I graduated from the University of Cambridge in 1970 and obtained a PhD at the University of Manchester in 1974. With Struther Arnott at Purdue University, I used fibre diffraction to determine the structures of DNA and RNA polynucleotides. In 1977, I joined Michael Rossmann’s group at Purdue for the successful determination of the structure of Southern Bean Mosaic Virus capsid. I returned to the UK in 1979 to the Biophysics Group at Imperial College London, led by Professor David Blow. While at Imperial, I determined the structures of glyceraldehyde 3-phosphate dehydrogenase in various states of cofactor ligation in a collaboration with Alan Wonacott, and the structure of chloramphenicol acetyltransferase (CAT) in collaboration with Bill Shaw from the University of Leicester.
I joined the LMB in 1988, initially continuing studies on CAT but also collaborating with Robin Carrell (Haematology) on the structure of ovalbumin as a model for an uncleaved serine protease inhibitor (SERPIN). At this point John Walker, who was initially PNAC and then the Dunn Nutrition Unit, obtained the first well-diffracting crystals of the soluble (F1) component of ATP synthase. In a collaboration that continued for almost 30 years, the crystal structures of bovine F1-ATPase trapped in various stages of the catalytic cycle gave considerable insight into the remarkable rotary catalytic mechanism of ATP hydrolysis and synthesis. Complexes with the natural inhibitor protein, the peripheral stalk proteins and the membrane-associated c-ring provided a more complete visualisation of this complex assembly. The crystal structures of several bacterial F1-ATPases were also determined with a view to aiding antibiotic design, culminating in the 4 Å resolution structure of an intact bacterial ATP synthase.
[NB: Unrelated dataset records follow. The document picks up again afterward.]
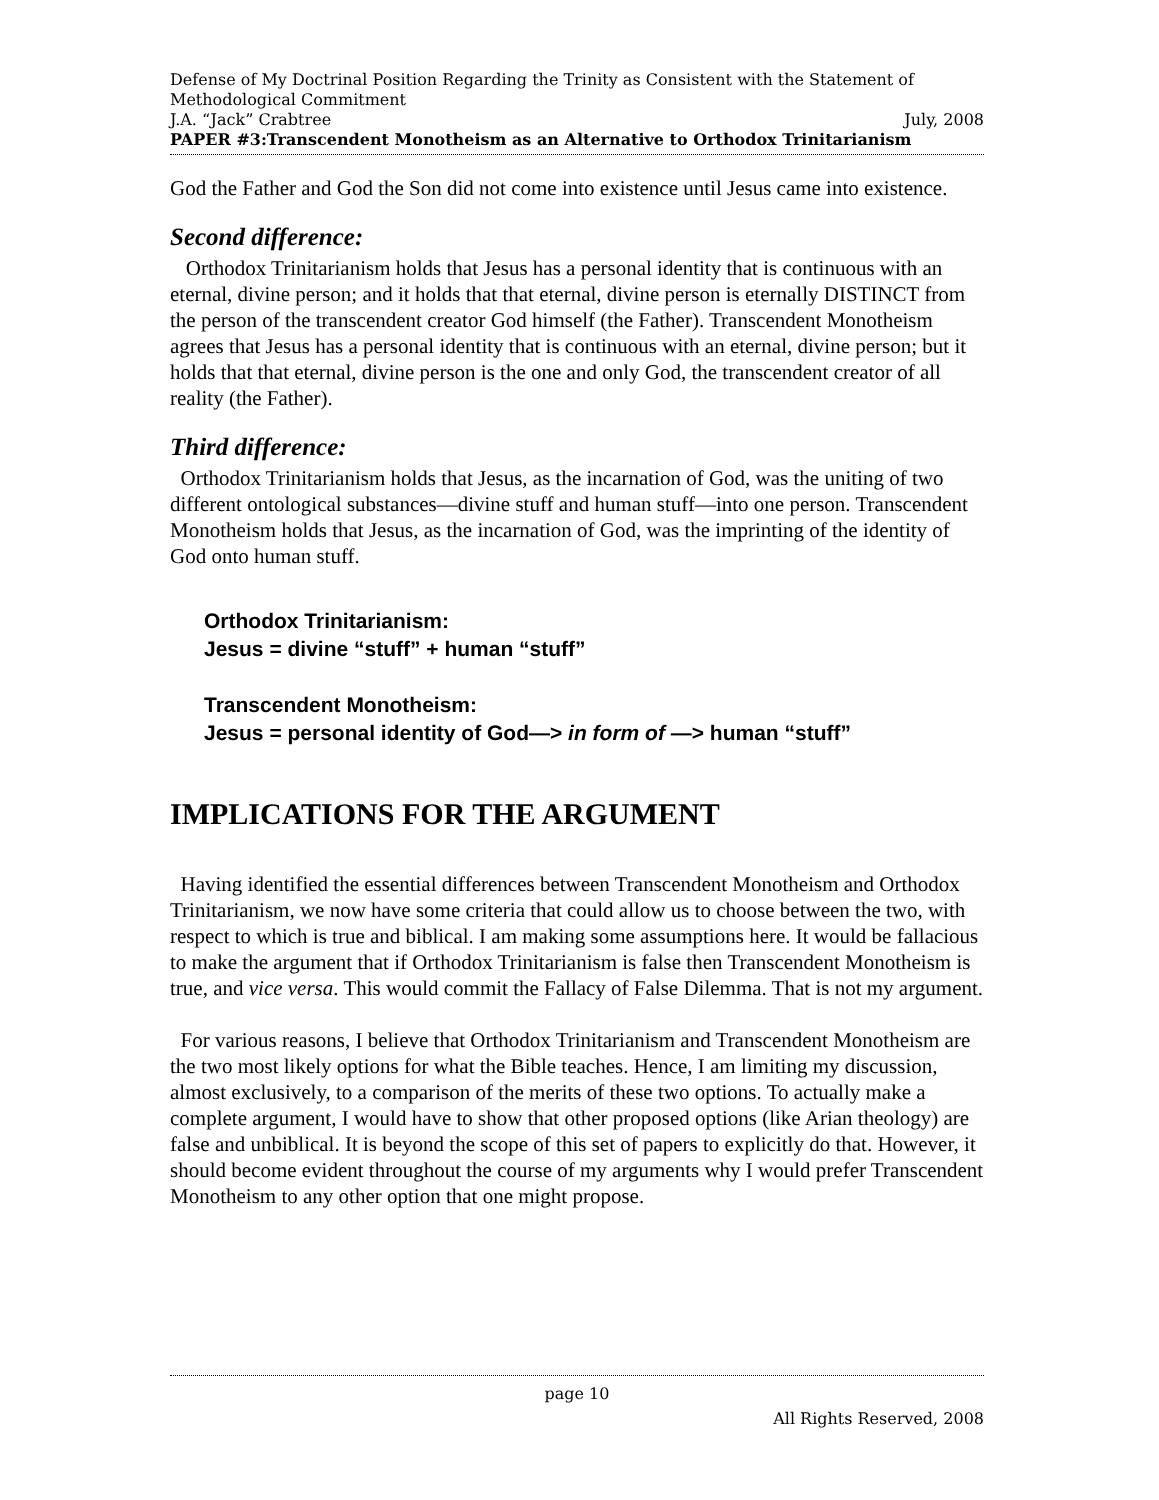Defense of My Doctrinal Position Regarding the Trinity as Consistent with the Statement of Methodological Commitment
J.A. “Jack” Crabtree July, 2008
PAPER #3:Transcendent Monotheism as an Alternative to Orthodox Trinitarianism
God the Father and God the Son did not come into existence until Jesus came into existence.
Second difference:
Orthodox Trinitarianism holds that Jesus has a personal identity that is continuous with an eternal, divine person; and it holds that that eternal, divine person is eternally DISTINCT from the person of the transcendent creator God himself (the Father). Transcendent Monotheism agrees that Jesus has a personal identity that is continuous with an eternal, divine person; but it holds that that eternal, divine person is the one and only God, the transcendent creator of all reality (the Father).
Third difference:
Orthodox Trinitarianism holds that Jesus, as the incarnation of God, was the uniting of two different ontological substances—divine stuff and human stuff—into one person. Transcendent Monotheism holds that Jesus, as the incarnation of God, was the imprinting of the identity of God onto human stuff.
Orthodox Trinitarianism:
Jesus = divine “stuff” + human “stuff”
Transcendent Monotheism:
Jesus = personal identity of God—> in form of —> human “stuff”
IMPLICATIONS FOR THE ARGUMENT
Having identified the essential differences between Transcendent Monotheism and Orthodox Trinitarianism, we now have some criteria that could allow us to choose between the two, with respect to which is true and biblical. I am making some assumptions here. It would be fallacious to make the argument that if Orthodox Trinitarianism is false then Transcendent Monotheism is true, and vice versa. This would commit the Fallacy of False Dilemma. That is not my argument.
For various reasons, I believe that Orthodox Trinitarianism and Transcendent Monotheism are the two most likely options for what the Bible teaches. Hence, I am limiting my discussion, almost exclusively, to a comparison of the merits of these two options. To actually make a complete argument, I would have to show that other proposed options (like Arian theology) are false and unbiblical. It is beyond the scope of this set of papers to explicitly do that. However, it should become evident throughout the course of my arguments why I would prefer Transcendent Monotheism to any other option that one might propose.
page 10
All Rights Reserved, 2008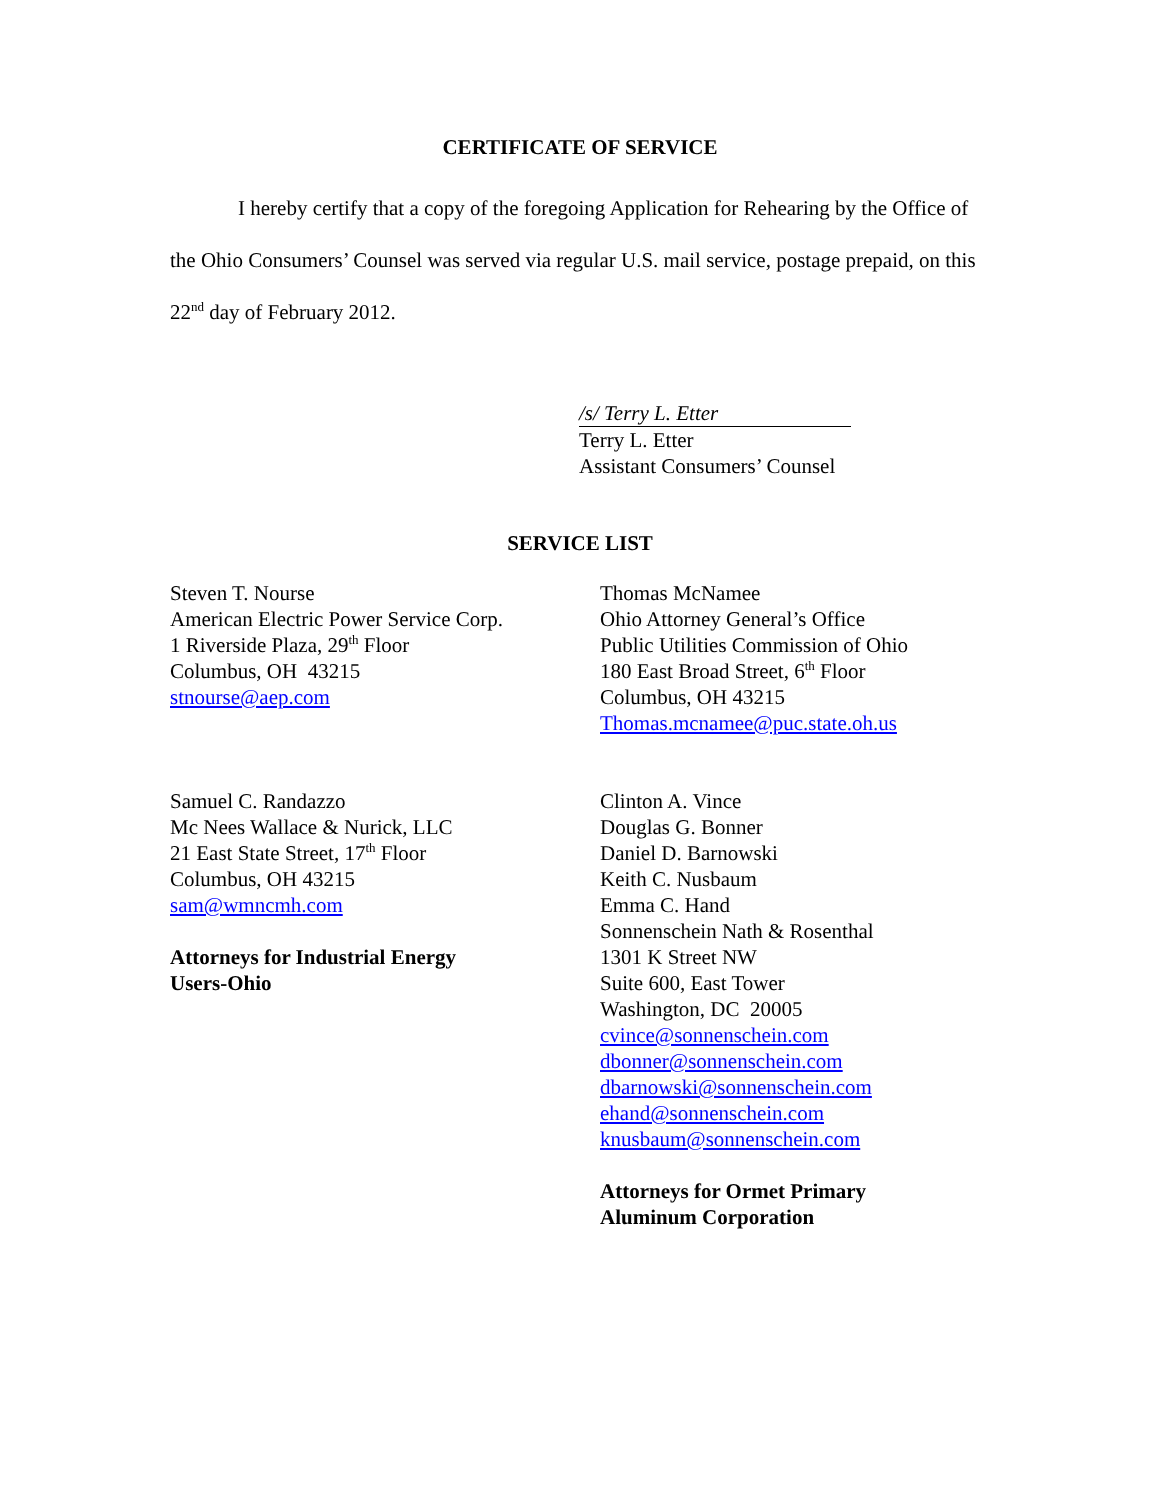CERTIFICATE OF SERVICE
I hereby certify that a copy of the foregoing Application for Rehearing by the Office of the Ohio Consumers’ Counsel was served via regular U.S. mail service, postage prepaid, on this 22<sup>nd</sup> day of February 2012.
/s/ Terry L. Etter
Terry L. Etter
Assistant Consumers’ Counsel
SERVICE LIST
Steven T. Nourse
American Electric Power Service Corp.
1 Riverside Plaza, 29<sup>th</sup> Floor
Columbus, OH 43215
stnourse@aep.com
Thomas McNamee
Ohio Attorney General’s Office
Public Utilities Commission of Ohio
180 East Broad Street, 6<sup>th</sup> Floor
Columbus, OH 43215
Thomas.mcnamee@puc.state.oh.us
Samuel C. Randazzo
Mc Nees Wallace & Nurick, LLC
21 East State Street, 17<sup>th</sup> Floor
Columbus, OH 43215
sam@wmncmh.com
Attorneys for Industrial Energy
Users-Ohio
Clinton A. Vince
Douglas G. Bonner
Daniel D. Barnowski
Keith C. Nusbaum
Emma C. Hand
Sonnenschein Nath & Rosenthal
1301 K Street NW
Suite 600, East Tower
Washington, DC 20005
cvince@sonnenschein.com
dbonner@sonnenschein.com
dbarnowski@sonnenschein.com
ehand@sonnenschein.com
knusbaum@sonnenschein.com
Attorneys for Ormet Primary
Aluminum Corporation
Using cryo-EM techniques, Tony Crowther generated a 6 Å resolution model of the Hepatitis B capsid. This was used as a phasing model to solve the atomic structure of the capsid. A breakthrough thermostabilisation technique developed by Chris Tate led to the structure determination of several G protein-coupled receptors, in both the activated (agonist bound) and inactive (antagonist bound) states, explaining the mechanism of activation. This was enhanced by the structure of the A2A receptor in complex with a minimal G protein construct.
The data processing software iMOSFLM was also extensively developed while I was working at the LMB.